» Exercise requirements
Could you reproduce every line of the listing below, character for character, with nothing changed?

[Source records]
+--
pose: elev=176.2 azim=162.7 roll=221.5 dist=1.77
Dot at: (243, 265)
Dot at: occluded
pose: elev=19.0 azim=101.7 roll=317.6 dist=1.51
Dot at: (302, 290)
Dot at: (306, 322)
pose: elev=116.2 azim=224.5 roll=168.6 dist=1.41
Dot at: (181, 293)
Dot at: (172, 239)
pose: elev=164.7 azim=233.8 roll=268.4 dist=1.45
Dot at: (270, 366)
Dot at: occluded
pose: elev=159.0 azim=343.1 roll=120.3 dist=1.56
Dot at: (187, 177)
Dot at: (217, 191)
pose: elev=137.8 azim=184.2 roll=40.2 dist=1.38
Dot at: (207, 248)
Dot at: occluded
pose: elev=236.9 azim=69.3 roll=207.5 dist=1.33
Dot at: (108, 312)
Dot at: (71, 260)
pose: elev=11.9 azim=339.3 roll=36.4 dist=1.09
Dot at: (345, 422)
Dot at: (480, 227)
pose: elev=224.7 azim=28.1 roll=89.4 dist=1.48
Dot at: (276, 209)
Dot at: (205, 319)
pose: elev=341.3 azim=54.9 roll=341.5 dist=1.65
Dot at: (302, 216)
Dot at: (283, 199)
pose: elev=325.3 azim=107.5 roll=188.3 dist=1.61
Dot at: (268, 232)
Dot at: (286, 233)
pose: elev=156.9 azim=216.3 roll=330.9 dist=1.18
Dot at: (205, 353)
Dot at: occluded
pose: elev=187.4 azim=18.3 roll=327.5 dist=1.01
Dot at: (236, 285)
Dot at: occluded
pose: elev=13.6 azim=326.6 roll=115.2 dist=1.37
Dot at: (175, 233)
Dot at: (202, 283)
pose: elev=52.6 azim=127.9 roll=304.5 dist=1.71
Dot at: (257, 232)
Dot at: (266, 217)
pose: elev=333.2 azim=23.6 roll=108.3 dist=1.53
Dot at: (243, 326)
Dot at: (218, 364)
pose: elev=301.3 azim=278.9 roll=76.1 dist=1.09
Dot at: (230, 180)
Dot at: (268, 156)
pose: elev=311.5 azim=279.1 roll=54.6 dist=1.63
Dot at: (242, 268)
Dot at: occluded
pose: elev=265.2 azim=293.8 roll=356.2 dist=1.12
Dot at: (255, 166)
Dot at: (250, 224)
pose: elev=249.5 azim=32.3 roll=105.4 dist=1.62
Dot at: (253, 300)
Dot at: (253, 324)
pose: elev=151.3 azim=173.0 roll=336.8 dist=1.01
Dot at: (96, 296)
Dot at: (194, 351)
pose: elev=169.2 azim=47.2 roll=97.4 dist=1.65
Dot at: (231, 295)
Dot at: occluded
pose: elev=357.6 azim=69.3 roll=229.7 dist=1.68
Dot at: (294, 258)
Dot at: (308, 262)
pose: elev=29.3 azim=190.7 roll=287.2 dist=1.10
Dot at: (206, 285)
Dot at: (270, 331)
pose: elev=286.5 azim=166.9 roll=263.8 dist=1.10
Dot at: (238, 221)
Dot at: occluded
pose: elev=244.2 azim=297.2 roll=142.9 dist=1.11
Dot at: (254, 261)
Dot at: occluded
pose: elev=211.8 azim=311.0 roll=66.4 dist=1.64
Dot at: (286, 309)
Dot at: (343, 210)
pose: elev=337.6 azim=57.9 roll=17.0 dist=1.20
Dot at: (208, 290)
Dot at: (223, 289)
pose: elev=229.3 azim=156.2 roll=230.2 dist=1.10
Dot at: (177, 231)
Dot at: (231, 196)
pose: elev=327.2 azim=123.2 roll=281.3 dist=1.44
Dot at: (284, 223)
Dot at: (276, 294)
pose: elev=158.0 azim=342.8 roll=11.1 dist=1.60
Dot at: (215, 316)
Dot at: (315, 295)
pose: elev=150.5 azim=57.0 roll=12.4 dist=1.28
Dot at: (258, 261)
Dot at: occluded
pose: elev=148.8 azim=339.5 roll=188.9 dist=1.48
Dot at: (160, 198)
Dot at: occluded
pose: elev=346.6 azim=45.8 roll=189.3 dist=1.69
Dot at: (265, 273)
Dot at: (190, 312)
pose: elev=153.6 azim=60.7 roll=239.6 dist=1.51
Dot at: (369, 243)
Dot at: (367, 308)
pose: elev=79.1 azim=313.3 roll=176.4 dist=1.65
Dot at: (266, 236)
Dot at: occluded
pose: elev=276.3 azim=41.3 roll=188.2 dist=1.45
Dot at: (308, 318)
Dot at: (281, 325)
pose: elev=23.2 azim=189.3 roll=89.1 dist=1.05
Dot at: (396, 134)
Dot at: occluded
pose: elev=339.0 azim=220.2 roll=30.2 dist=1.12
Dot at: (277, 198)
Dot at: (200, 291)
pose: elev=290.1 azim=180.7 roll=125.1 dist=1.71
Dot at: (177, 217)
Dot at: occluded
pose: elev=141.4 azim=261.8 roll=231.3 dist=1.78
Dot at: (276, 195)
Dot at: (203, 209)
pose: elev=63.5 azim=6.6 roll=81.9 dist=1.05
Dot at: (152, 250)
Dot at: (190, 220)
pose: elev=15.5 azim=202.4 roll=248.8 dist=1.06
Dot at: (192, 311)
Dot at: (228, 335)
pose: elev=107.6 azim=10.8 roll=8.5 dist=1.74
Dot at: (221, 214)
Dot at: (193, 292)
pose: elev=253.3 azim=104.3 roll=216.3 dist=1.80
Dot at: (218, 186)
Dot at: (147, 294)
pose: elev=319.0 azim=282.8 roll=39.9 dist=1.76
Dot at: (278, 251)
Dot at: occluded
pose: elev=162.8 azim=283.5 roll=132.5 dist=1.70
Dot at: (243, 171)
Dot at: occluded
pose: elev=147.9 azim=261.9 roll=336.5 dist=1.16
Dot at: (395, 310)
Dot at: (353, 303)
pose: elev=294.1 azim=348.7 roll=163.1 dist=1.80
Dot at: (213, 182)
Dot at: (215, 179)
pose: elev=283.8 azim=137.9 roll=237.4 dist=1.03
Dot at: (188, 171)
+--
» Result
pose: elev=176.2 azim=162.7 roll=221.5 dist=1.77
Dot at: (243, 265)
Dot at: occluded
pose: elev=19.0 azim=101.7 roll=317.6 dist=1.51
Dot at: (302, 290)
Dot at: (306, 322)
pose: elev=116.2 azim=224.5 roll=168.6 dist=1.41
Dot at: (181, 293)
Dot at: (172, 239)
pose: elev=164.7 azim=233.8 roll=268.4 dist=1.45
Dot at: (270, 366)
Dot at: occluded
pose: elev=159.0 azim=343.1 roll=120.3 dist=1.56
Dot at: (187, 177)
Dot at: (217, 191)
pose: elev=137.8 azim=184.2 roll=40.2 dist=1.38
Dot at: (207, 248)
Dot at: occluded
pose: elev=236.9 azim=69.3 roll=207.5 dist=1.33
Dot at: (108, 312)
Dot at: (71, 260)
pose: elev=11.9 azim=339.3 roll=36.4 dist=1.09
Dot at: (345, 422)
Dot at: (480, 227)
pose: elev=224.7 azim=28.1 roll=89.4 dist=1.48
Dot at: (276, 209)
Dot at: (205, 319)
pose: elev=341.3 azim=54.9 roll=341.5 dist=1.65
Dot at: (302, 216)
Dot at: (283, 199)
pose: elev=325.3 azim=107.5 roll=188.3 dist=1.61
Dot at: (268, 232)
Dot at: (286, 233)
pose: elev=156.9 azim=216.3 roll=330.9 dist=1.18
Dot at: (205, 353)
Dot at: occluded
pose: elev=187.4 azim=18.3 roll=327.5 dist=1.01
Dot at: (236, 285)
Dot at: occluded
pose: elev=13.6 azim=326.6 roll=115.2 dist=1.37
Dot at: (175, 233)
Dot at: (202, 283)
pose: elev=52.6 azim=127.9 roll=304.5 dist=1.71
Dot at: (257, 232)
Dot at: (266, 217)
pose: elev=333.2 azim=23.6 roll=108.3 dist=1.53
Dot at: (243, 326)
Dot at: (218, 364)
pose: elev=301.3 azim=278.9 roll=76.1 dist=1.09
Dot at: (230, 180)
Dot at: (268, 156)
pose: elev=311.5 azim=279.1 roll=54.6 dist=1.63
Dot at: (242, 268)
Dot at: occluded
pose: elev=265.2 azim=293.8 roll=356.2 dist=1.12
Dot at: (255, 166)
Dot at: (250, 224)
pose: elev=249.5 azim=32.3 roll=105.4 dist=1.62
Dot at: (253, 300)
Dot at: (253, 324)
pose: elev=151.3 azim=173.0 roll=336.8 dist=1.01
Dot at: (96, 296)
Dot at: (194, 351)
pose: elev=169.2 azim=47.2 roll=97.4 dist=1.65
Dot at: (231, 295)
Dot at: occluded
pose: elev=357.6 azim=69.3 roll=229.7 dist=1.68
Dot at: (294, 258)
Dot at: (308, 262)
pose: elev=29.3 azim=190.7 roll=287.2 dist=1.10
Dot at: (206, 285)
Dot at: (270, 331)
pose: elev=286.5 azim=166.9 roll=263.8 dist=1.10
Dot at: (238, 221)
Dot at: occluded
pose: elev=244.2 azim=297.2 roll=142.9 dist=1.11
Dot at: (254, 261)
Dot at: occluded
pose: elev=211.8 azim=311.0 roll=66.4 dist=1.64
Dot at: (286, 309)
Dot at: (343, 210)
pose: elev=337.6 azim=57.9 roll=17.0 dist=1.20
Dot at: (208, 290)
Dot at: (223, 289)
pose: elev=229.3 azim=156.2 roll=230.2 dist=1.10
Dot at: (177, 231)
Dot at: (231, 196)
pose: elev=327.2 azim=123.2 roll=281.3 dist=1.44
Dot at: (284, 223)
Dot at: (276, 294)
pose: elev=158.0 azim=342.8 roll=11.1 dist=1.60
Dot at: (215, 316)
Dot at: (315, 295)
pose: elev=150.5 azim=57.0 roll=12.4 dist=1.28
Dot at: (258, 261)
Dot at: occluded
pose: elev=148.8 azim=339.5 roll=188.9 dist=1.48
Dot at: (160, 198)
Dot at: occluded
pose: elev=346.6 azim=45.8 roll=189.3 dist=1.69
Dot at: (265, 273)
Dot at: (190, 312)
pose: elev=153.6 azim=60.7 roll=239.6 dist=1.51
Dot at: (369, 243)
Dot at: (367, 308)
pose: elev=79.1 azim=313.3 roll=176.4 dist=1.65
Dot at: (266, 236)
Dot at: occluded
pose: elev=276.3 azim=41.3 roll=188.2 dist=1.45
Dot at: (308, 318)
Dot at: (281, 325)
pose: elev=23.2 azim=189.3 roll=89.1 dist=1.05
Dot at: (396, 134)
Dot at: occluded
pose: elev=339.0 azim=220.2 roll=30.2 dist=1.12
Dot at: (277, 198)
Dot at: (200, 291)
pose: elev=290.1 azim=180.7 roll=125.1 dist=1.71
Dot at: (177, 217)
Dot at: occluded
pose: elev=141.4 azim=261.8 roll=231.3 dist=1.78
Dot at: (276, 195)
Dot at: (203, 209)
pose: elev=63.5 azim=6.6 roll=81.9 dist=1.05
Dot at: (152, 250)
Dot at: (190, 220)
pose: elev=15.5 azim=202.4 roll=248.8 dist=1.06
Dot at: (192, 311)
Dot at: (228, 335)
pose: elev=107.6 azim=10.8 roll=8.5 dist=1.74
Dot at: (221, 214)
Dot at: (193, 292)
pose: elev=253.3 azim=104.3 roll=216.3 dist=1.80
Dot at: (218, 186)
Dot at: (147, 294)
pose: elev=319.0 azim=282.8 roll=39.9 dist=1.76
Dot at: (278, 251)
Dot at: occluded
pose: elev=162.8 azim=283.5 roll=132.5 dist=1.70
Dot at: (243, 171)
Dot at: occluded
pose: elev=147.9 azim=261.9 roll=336.5 dist=1.16
Dot at: (395, 310)
Dot at: (353, 303)
pose: elev=294.1 azim=348.7 roll=163.1 dist=1.80
Dot at: (213, 182)
Dot at: (215, 179)
pose: elev=283.8 azim=137.9 roll=237.4 dist=1.03
Dot at: (188, 171)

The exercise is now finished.